◆ Goal of the exercise ◆
Can you return every line of the data below word for word, without changing anything?

◆ Materials provided ◆

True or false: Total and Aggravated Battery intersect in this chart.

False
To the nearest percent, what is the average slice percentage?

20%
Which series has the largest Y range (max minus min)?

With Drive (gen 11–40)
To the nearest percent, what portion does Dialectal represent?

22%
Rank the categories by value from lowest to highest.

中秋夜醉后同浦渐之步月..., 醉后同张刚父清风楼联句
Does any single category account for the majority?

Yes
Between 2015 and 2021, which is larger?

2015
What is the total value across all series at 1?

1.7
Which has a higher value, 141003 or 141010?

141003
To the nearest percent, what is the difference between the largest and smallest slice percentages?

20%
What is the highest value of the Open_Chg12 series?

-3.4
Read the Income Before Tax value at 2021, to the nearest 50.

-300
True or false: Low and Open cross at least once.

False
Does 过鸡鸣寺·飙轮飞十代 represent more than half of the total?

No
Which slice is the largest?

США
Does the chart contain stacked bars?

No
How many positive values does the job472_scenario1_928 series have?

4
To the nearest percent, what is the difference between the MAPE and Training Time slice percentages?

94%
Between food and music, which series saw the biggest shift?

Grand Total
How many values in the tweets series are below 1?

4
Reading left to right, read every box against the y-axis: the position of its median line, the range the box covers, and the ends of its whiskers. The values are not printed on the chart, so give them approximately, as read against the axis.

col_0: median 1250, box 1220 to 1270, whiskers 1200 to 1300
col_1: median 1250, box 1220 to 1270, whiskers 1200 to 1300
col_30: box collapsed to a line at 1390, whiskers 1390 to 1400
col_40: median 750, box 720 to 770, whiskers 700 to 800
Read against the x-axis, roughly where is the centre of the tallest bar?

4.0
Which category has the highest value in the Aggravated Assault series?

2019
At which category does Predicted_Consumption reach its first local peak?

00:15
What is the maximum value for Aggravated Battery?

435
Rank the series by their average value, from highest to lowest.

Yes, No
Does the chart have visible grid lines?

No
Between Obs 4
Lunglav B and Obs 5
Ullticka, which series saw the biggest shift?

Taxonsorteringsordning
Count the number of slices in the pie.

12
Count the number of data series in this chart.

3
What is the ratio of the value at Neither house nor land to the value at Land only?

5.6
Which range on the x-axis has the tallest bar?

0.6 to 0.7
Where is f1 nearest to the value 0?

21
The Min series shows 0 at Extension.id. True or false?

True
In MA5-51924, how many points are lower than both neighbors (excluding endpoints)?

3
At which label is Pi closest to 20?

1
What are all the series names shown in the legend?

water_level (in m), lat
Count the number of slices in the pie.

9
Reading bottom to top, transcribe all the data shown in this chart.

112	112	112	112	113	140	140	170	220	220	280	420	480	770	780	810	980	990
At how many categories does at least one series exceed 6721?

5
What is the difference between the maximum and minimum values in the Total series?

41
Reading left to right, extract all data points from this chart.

◆ Problem solution ◆
True or false: Total and Aggravated Battery intersect in this chart.

False
To the nearest percent, what is the average slice percentage?

20%
Which series has the largest Y range (max minus min)?

With Drive (gen 11–40)
To the nearest percent, what portion does Dialectal represent?

22%
Rank the categories by value from lowest to highest.

中秋夜醉后同浦渐之步月..., 醉后同张刚父清风楼联句
Does any single category account for the majority?

Yes
Between 2015 and 2021, which is larger?

2015
What is the total value across all series at 1?

1.7
Which has a higher value, 141003 or 141010?

141003
To the nearest percent, what is the difference between the largest and smallest slice percentages?

20%
What is the highest value of the Open_Chg12 series?

-3.4
Read the Income Before Tax value at 2021, to the nearest 50.

-300
True or false: Low and Open cross at least once.

False
Does 过鸡鸣寺·飙轮飞十代 represent more than half of the total?

No
Which slice is the largest?

США
Does the chart contain stacked bars?

No
How many positive values does the job472_scenario1_928 series have?

4
To the nearest percent, what is the difference between the MAPE and Training Time slice percentages?

94%
Between food and music, which series saw the biggest shift?

Grand Total
How many values in the tweets series are below 1?

4
Reading left to right, read every box against the y-axis: the position of its median line, the range the box covers, and the ends of its whiskers. The values are not printed on the chart, so give them approximately, as read against the axis.

col_0: median 1250, box 1220 to 1270, whiskers 1200 to 1300
col_1: median 1250, box 1220 to 1270, whiskers 1200 to 1300
col_30: box collapsed to a line at 1390, whiskers 1390 to 1400
col_40: median 750, box 720 to 770, whiskers 700 to 800
Read against the x-axis, roughly where is the centre of the tallest bar?

4.0
Which category has the highest value in the Aggravated Assault series?

2019
At which category does Predicted_Consumption reach its first local peak?

00:15
What is the maximum value for Aggravated Battery?

435
Rank the series by their average value, from highest to lowest.

Yes, No
Does the chart have visible grid lines?

No
Between Obs 4
Lunglav B and Obs 5
Ullticka, which series saw the biggest shift?

Taxonsorteringsordning
Count the number of slices in the pie.

12
Count the number of data series in this chart.

3
What is the ratio of the value at Neither house nor land to the value at Land only?

5.6
Which range on the x-axis has the tallest bar?

0.6 to 0.7
Where is f1 nearest to the value 0?

21
The Min series shows 0 at Extension.id. True or false?

True
In MA5-51924, how many points are lower than both neighbors (excluding endpoints)?

3
At which label is Pi closest to 20?

1
What are all the series names shown in the legend?

water_level (in m), lat
Count the number of slices in the pie.

9
Reading bottom to top, transcribe all the data shown in this chart.

112	112	112	112	113	140	140	170	220	220	280	420	480	770	780	810	980	990
At how many categories does at least one series exceed 6721?

5
What is the difference between the maximum and minimum values in the Total series?

41
Reading left to right, extract all data points from this chart.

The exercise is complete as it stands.